[interpreti] A.Netrebko, R.Villazon, A. Daza, C. Fischesser
[direttore] Daniel Barenboim
[orchestra] Staatskapelle di Berlino
[regia] Vincent Paterson
[regia video] Andreas Morell
[formato] 16:9
[sottotitoli] Ing., Fr., Ted., Sp., Cin. [2 dvd] 0734431
In sostituzione d’un collega malato, Barenboim ha imparato in dieci giorni quest’opera che, eseguita integralissima com’è, è molto lunga e niente affatto semplice: non tanto o non solo per difficoltà tecniche, che ovviamente per lui non esistono, ma per peculiarità stilistiche in assenza delle quali l’opera vira alla melassa verista, e così banalizzandosi diventa cosa affatto diversa dal capolavoro che invece è. Tutto un gioco di rubati e chiaroscuri dinamici, smorzature e accelerandi, crepitii ritmici e folate melodiche, sono altrettante sistole e diastole d’un pulsare narrativo in costante tensione: riflesso in uno di quegli spettacoli coi quali l’epoca nostra sta ridefinendo il concetto di recitazione nel teatro lirico. Con artisti come Villazon e Netrebko, difatti (o come Simon Keenlyside, Natalie Dessay, Cecilia Bartoli, capostipiti d’un gruppo in costante infoltimento), cessa il confine tra teatro di prosa e lirico, quest’ultimo con tutto il tradizionale apparato di pose e atteggiamenti dai quali triste significato ha assunto il termine ‘melodrammatico’, e che oggi appare come il cinema dei telefoni bianchi visto da quello di Billy Wilder.

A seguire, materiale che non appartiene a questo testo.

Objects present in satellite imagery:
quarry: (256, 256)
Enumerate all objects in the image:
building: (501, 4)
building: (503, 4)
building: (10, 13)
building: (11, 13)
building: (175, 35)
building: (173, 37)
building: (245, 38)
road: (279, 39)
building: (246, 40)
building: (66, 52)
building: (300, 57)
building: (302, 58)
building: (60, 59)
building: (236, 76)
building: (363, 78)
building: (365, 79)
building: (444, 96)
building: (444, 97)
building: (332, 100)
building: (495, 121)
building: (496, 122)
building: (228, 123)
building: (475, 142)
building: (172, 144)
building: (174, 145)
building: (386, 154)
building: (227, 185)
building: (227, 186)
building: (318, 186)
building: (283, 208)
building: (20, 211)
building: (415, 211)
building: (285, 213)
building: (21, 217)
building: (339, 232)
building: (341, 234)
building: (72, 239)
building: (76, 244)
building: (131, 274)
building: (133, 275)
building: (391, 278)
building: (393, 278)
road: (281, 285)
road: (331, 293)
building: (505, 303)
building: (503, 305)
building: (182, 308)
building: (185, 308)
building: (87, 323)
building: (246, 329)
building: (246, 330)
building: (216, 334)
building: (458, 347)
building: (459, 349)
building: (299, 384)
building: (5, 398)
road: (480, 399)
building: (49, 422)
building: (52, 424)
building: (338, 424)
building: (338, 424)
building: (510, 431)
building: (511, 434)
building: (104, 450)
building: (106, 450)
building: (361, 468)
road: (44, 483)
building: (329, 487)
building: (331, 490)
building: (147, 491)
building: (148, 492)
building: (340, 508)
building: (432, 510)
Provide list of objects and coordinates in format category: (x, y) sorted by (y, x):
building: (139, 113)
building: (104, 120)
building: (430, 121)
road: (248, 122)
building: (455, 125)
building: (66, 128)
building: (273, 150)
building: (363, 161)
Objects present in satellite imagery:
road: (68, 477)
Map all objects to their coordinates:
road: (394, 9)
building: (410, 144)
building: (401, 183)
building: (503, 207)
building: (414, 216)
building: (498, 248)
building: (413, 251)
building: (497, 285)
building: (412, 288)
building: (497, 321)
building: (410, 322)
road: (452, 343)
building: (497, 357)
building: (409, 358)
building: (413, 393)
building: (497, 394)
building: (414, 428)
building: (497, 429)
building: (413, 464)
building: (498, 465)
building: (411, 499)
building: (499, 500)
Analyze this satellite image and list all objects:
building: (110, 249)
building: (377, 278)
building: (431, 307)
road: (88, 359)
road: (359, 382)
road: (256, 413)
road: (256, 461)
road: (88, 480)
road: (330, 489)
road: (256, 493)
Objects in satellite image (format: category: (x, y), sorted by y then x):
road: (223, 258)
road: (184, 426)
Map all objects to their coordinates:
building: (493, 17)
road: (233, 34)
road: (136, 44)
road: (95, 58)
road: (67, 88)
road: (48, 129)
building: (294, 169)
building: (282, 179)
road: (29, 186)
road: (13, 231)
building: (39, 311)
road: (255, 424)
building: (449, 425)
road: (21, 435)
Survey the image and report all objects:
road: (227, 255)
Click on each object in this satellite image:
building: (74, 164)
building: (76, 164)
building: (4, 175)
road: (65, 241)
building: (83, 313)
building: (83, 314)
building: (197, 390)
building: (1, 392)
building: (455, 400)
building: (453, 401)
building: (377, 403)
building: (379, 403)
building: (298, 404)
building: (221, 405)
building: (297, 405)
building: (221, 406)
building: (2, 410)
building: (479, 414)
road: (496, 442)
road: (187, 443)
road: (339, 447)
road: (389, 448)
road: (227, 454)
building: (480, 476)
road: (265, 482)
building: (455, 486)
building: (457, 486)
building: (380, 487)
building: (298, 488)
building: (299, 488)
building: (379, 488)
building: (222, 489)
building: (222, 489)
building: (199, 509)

Raccontare che qui Manon, sdraiata sul letto con Des Grieux, fa leggere a questi la lettera posandosela sul sesso e lentamente facendosela risalire verso il viso, sembrerebbe la cosa scabrosa che viceversa non è affatto: la spontaneità intrisa di sensuale follia connaturata alla gioventù, è qualcosa – difficilissima da rendere a teatro – che non si descrive, occorre vederla. Così, io non l’avevo ancora vista su di un palcoscenico lirico, e pochissime volte alla prosa. Non è che così spariscano i diversi problemi vocali d’un Villazon che apre troppo il suono spingendolo in maniera disordinata: però vengono riassorbiti nella sbalorditiva verità scenica, che finisce col far tutt’uno con quella vocale. Anna Netrebko, tecnicamente molto più ferrata, è bella, giovane, febbricitante di vita come Manon deve essere e quasi mai appare, reggendo la difficilissima sfida d’una regia che da ragazzina avida lettrice di riviste gossip la porta su quelle stesse copertine, simbolo d’un mondo vuoto destinato fatalmente a stritolarla.